▶ [RECORDS FOR THIS TASK]:
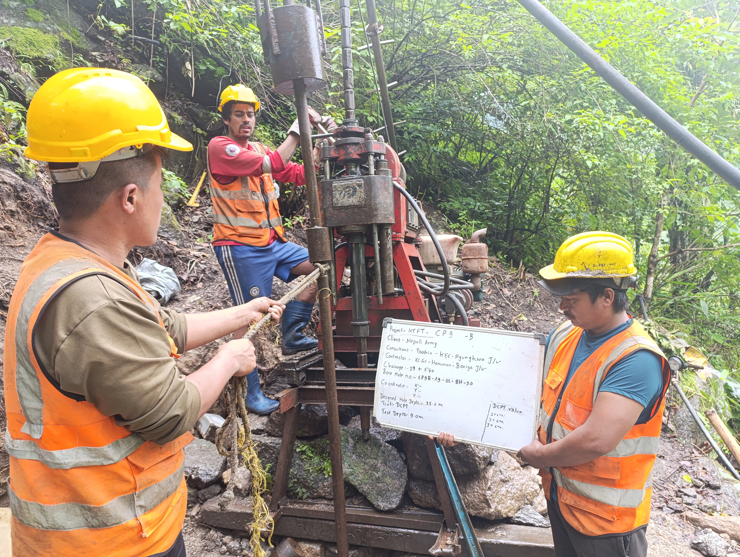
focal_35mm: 23
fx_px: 492
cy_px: 278
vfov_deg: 59.0
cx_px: 370
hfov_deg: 73.8
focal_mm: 6.14
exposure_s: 1/101
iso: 160
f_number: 1.6
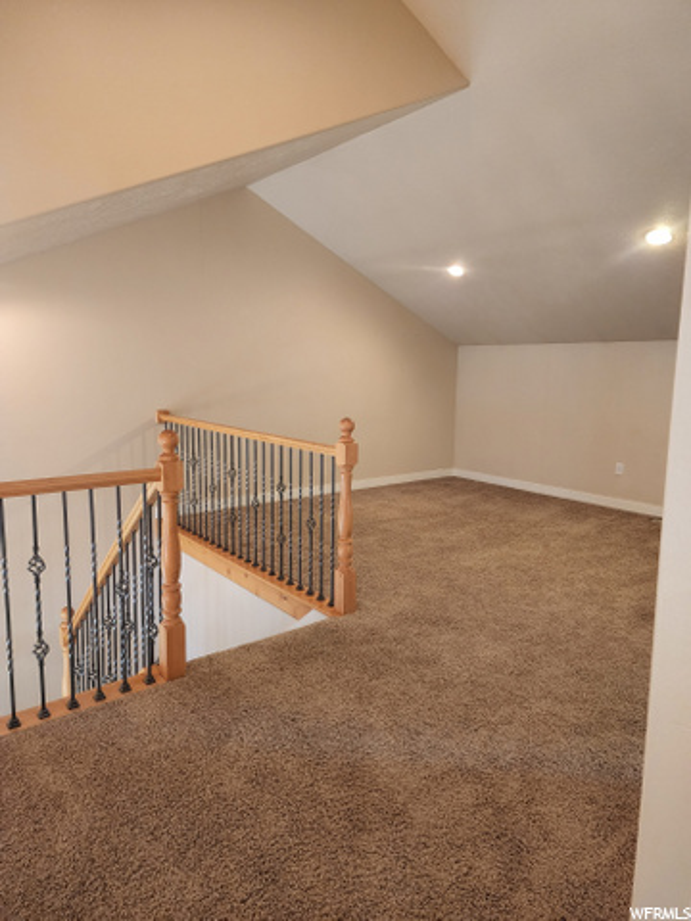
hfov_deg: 58.9
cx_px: 346
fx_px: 612
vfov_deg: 73.9
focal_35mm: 23
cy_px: 460
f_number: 1.8
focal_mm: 6.4
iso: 800
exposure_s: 1/120
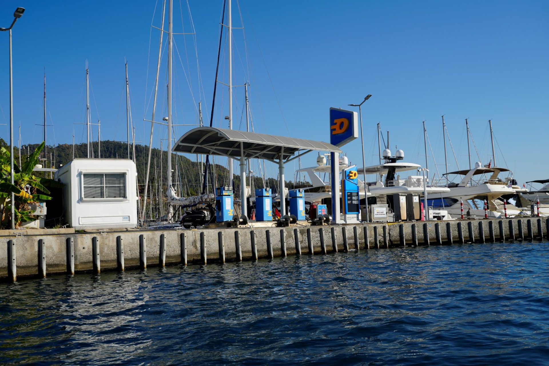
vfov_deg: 35.9
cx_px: 274
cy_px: 183
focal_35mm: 37
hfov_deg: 51.9
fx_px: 564
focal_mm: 37
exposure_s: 1/1000
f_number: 5
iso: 100
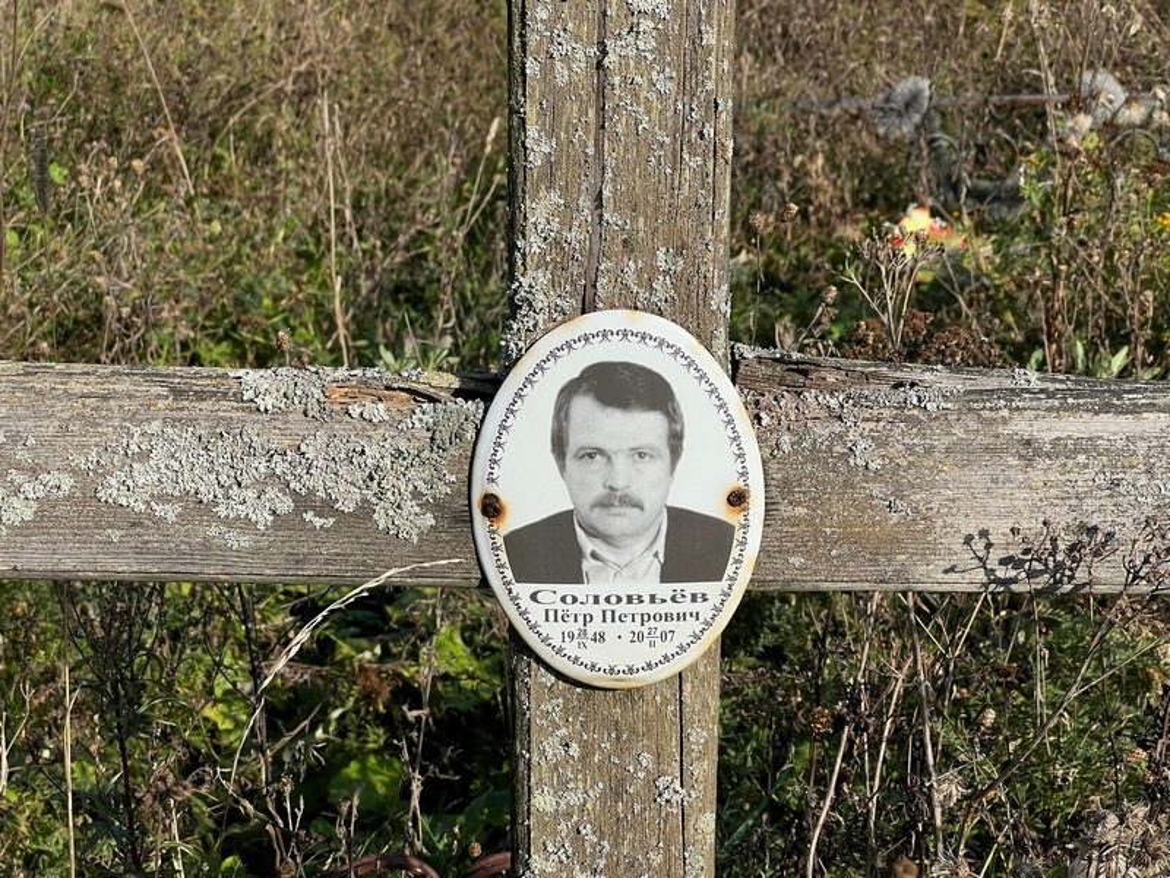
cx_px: 585
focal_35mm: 77
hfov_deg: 25.3
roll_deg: -1.6
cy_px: 439
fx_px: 2603
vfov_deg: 19.1
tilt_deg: -15.6
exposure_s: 1/1429
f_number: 2.8
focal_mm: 9
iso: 32
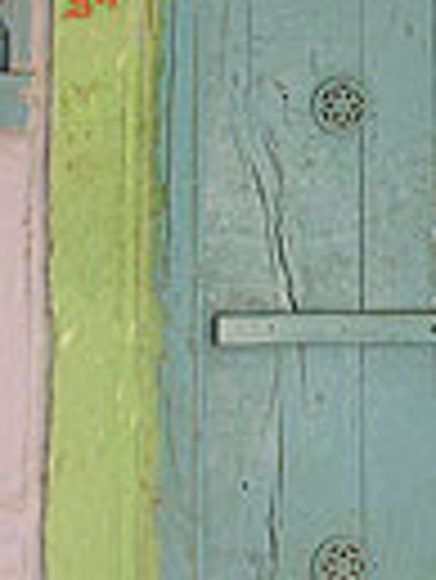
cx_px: 751
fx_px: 2364
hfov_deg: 10.0
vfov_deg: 13.9
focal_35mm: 141
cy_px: 130
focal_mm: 8.9
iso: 50
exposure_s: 1/42.4
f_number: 3.2
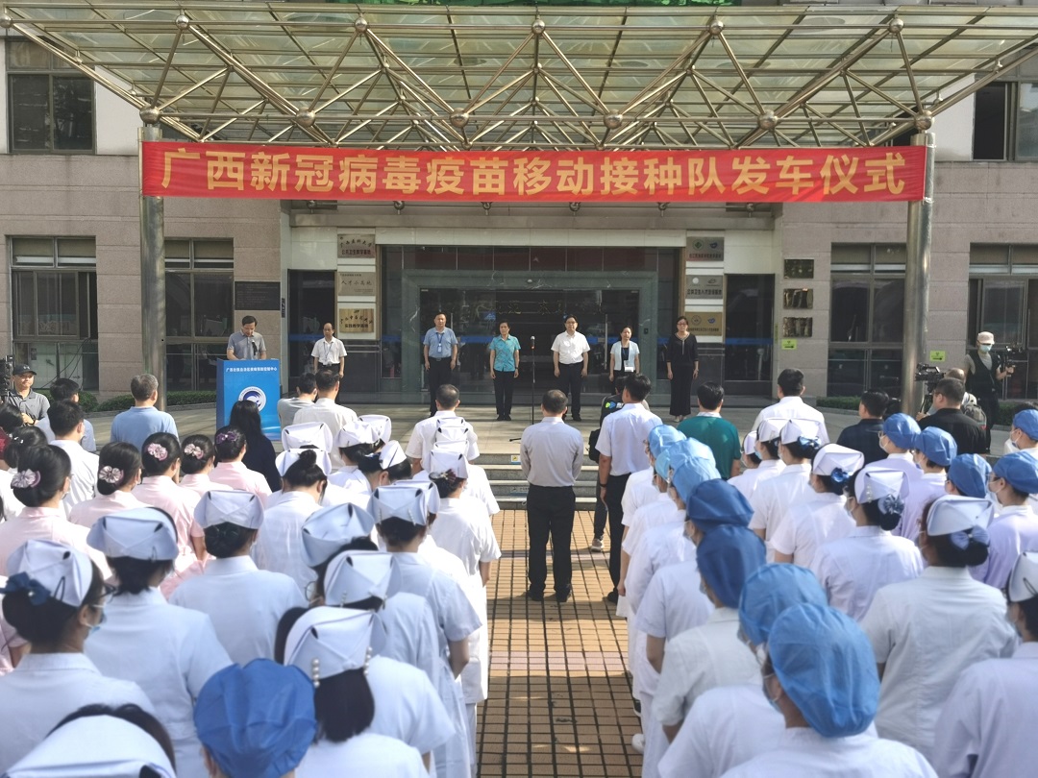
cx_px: 519
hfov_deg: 55.4
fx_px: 990
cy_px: 389
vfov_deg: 42.9
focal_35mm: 33
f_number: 4
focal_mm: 5.56
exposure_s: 1/5405
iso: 50
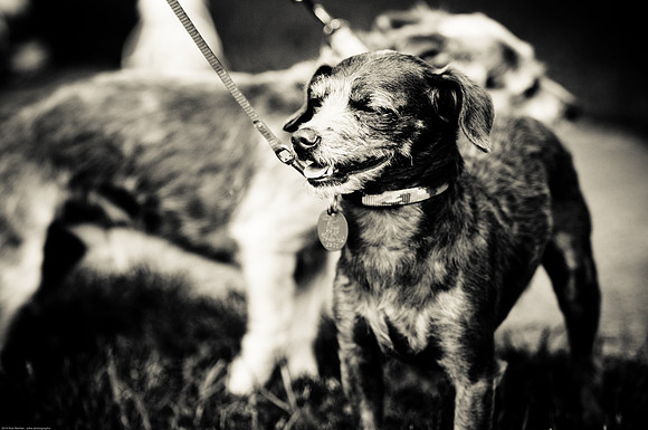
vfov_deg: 6.3
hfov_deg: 9.5
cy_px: 215
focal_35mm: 218
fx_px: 3910
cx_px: 324
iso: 200
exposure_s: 1/500
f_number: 2.8
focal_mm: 145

▶ [EXERCISE REQUIREMENTS]: Copy out the listing above in full and keep the pictures out.

▶ [ANSWER AREA]:
focal_35mm: 23
fx_px: 492
cy_px: 278
vfov_deg: 59.0
cx_px: 370
hfov_deg: 73.8
focal_mm: 6.14
exposure_s: 1/101
iso: 160
f_number: 1.6
hfov_deg: 58.9
cx_px: 346
fx_px: 612
vfov_deg: 73.9
focal_35mm: 23
cy_px: 460
f_number: 1.8
focal_mm: 6.4
iso: 800
exposure_s: 1/120
vfov_deg: 35.9
cx_px: 274
cy_px: 183
focal_35mm: 37
hfov_deg: 51.9
fx_px: 564
focal_mm: 37
exposure_s: 1/1000
f_number: 5
iso: 100
cx_px: 585
focal_35mm: 77
hfov_deg: 25.3
roll_deg: -1.6
cy_px: 439
fx_px: 2603
vfov_deg: 19.1
tilt_deg: -15.6
exposure_s: 1/1429
f_number: 2.8
focal_mm: 9
iso: 32
cx_px: 751
fx_px: 2364
hfov_deg: 10.0
vfov_deg: 13.9
focal_35mm: 141
cy_px: 130
focal_mm: 8.9
iso: 50
exposure_s: 1/42.4
f_number: 3.2
cx_px: 519
hfov_deg: 55.4
fx_px: 990
cy_px: 389
vfov_deg: 42.9
focal_35mm: 33
f_number: 4
focal_mm: 5.56
exposure_s: 1/5405
iso: 50
vfov_deg: 6.3
hfov_deg: 9.5
cy_px: 215
focal_35mm: 218
fx_px: 3910
cx_px: 324
iso: 200
exposure_s: 1/500
f_number: 2.8
focal_mm: 145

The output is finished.